Across the United States, students who reside in low-income communities receive inadequate social-emotional and mental health services in comparison to peers in affluent communities.
For example, students in the Chicago Public School District—86 percent being eligible for free or reduced lunch—receive inadequate social–emotional and mental health services in comparison to their peers in North Shore suburban communities. Today, Chicago Public Schools (CPS) serves more than 381,349 students across 664 schools. All elementary schools receive one counselor despite enrollment, meaning schools serving up to 1,200 students still have just one counselor. The American School Counselor’s Association (ASCA) recommends one counselor for every 250 students. At the high school level, one counselor is assigned for every 360 students, about 1- ½ times the recommendation.
New Trier Township High School in Winnetka, Illinois, a North Shore Suburb, provides a noteworthy comparative analysis. In Winnetka the average household income is $207,540 and, with a high school student population of 3,086, each counselor serves a caseload of 121 students. In the Chicago Public School District, each high school counselor attempts to serve a caseload of 360 students, a caseload 3 times larger than counselors at New Trier Township High School.
This comparative analysis underscores a pertinent and perpetual educational inequity, where Chicago Public School counselors are overburdened by massive caseloads –and adequate social services become a considerable luxury for low-income students—while north shore suburban students of New Trier Township High School benefit from counselors who have smaller caseloads and more time to provide students with an equitable experience. Chicago Public School students miss vital opportunities to relieve potential stress and anxiety through obtaining equitable social-emotional and mental health services necessary to reach high educational outcomes.
Therefore, ProjectHEAL has adopted noteworthy trauma-informed care practices to support teachers and students in meeting the need of low-income school districts that lack adequate social-emotional and mental health services for students. Furthermore, ProjectHEAL meets the tried and proven trauma-informed approach with innovation through its 5 month, student-centered, expressive writing fellowship where high school students: learn how trauma affects student learning, practice expressive writing as a coping mechanism, and develop entrepreneurial skills through self-publishing their personal narratives.

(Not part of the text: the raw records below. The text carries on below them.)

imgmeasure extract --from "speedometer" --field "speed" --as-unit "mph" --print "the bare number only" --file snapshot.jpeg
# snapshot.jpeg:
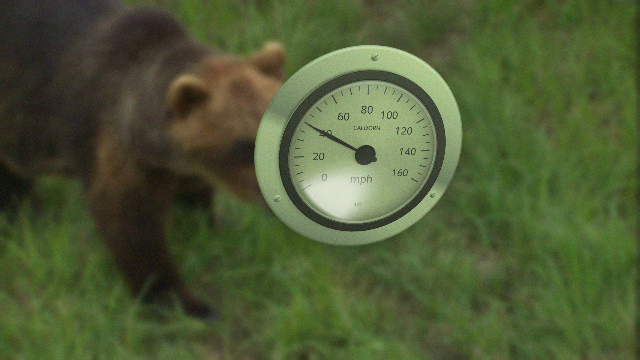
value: 40
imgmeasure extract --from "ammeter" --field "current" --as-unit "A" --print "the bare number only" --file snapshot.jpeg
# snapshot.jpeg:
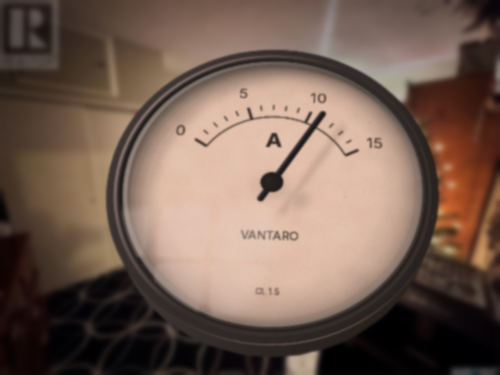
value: 11
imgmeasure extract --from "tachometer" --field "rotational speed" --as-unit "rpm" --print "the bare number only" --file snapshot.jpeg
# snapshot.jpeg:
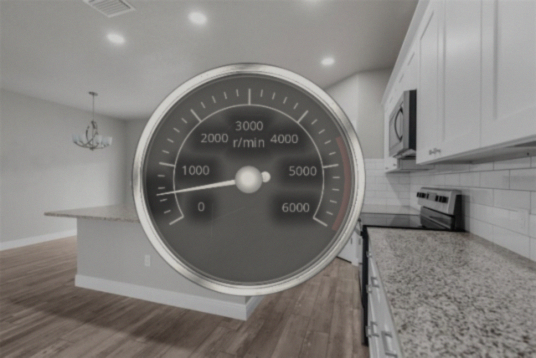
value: 500
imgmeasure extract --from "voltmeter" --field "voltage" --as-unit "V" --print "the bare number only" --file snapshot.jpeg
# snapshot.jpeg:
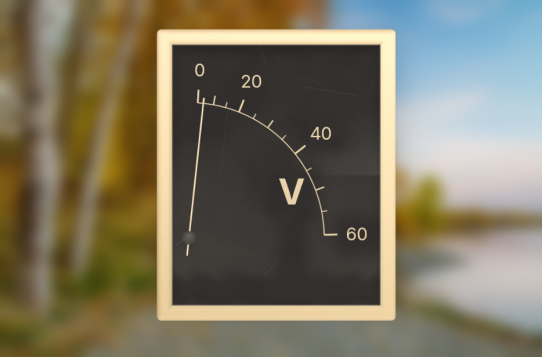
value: 5
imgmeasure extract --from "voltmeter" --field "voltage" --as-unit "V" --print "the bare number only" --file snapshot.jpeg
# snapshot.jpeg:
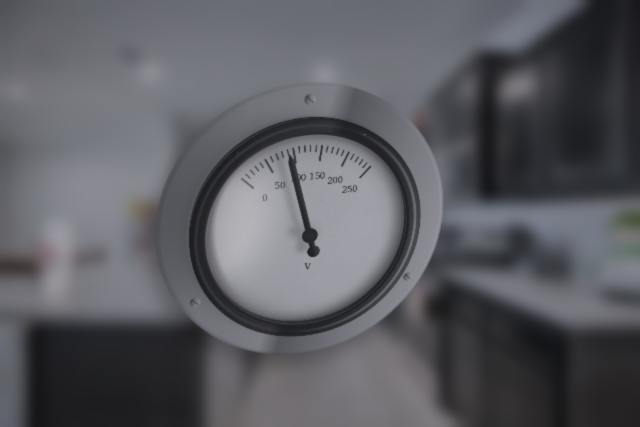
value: 90
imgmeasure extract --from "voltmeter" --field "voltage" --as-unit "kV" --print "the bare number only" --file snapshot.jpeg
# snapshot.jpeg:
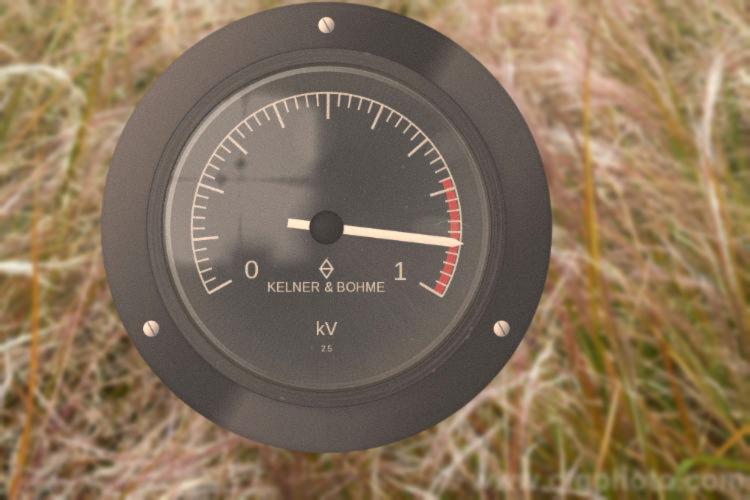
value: 0.9
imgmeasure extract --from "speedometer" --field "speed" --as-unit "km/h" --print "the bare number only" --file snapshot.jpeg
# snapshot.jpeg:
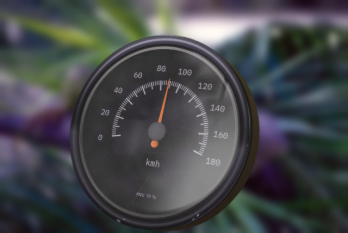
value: 90
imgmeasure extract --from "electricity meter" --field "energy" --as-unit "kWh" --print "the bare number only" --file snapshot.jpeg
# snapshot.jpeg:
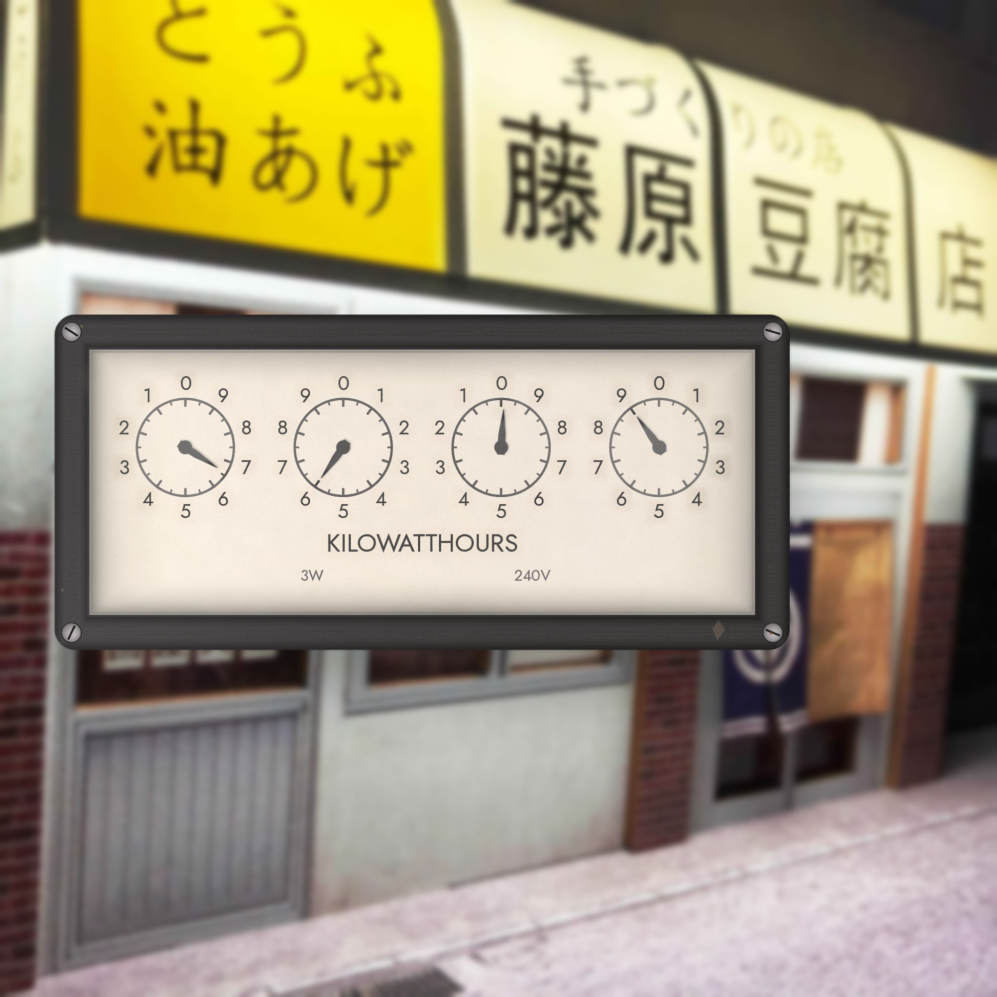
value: 6599
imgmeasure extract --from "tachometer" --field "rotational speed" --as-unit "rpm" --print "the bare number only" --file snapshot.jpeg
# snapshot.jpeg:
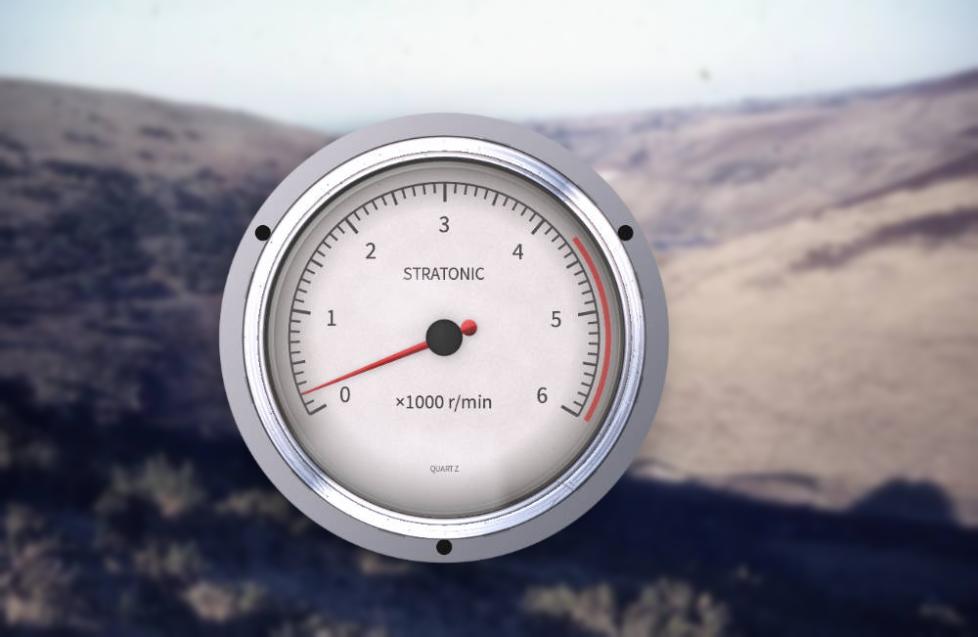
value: 200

When social worker positions are cut children, schools and the community suffers. With social services losing funding and mental health facilities closing, schools have become the de facto mental health system for children. On average, only one quarter of children in need of mental health services receive them. For those that do receive services, 70-80% receive services in schools.
The need for additional social-emotional and mental health services, for students who reside in low-income communities, is greater than the number of services readily available. Nevertheless, ProjectHEAL seeks to increase educational equity by providing additional social-emotional and mental health services to support overburdened school counselors while supporting teachers and students who need it most.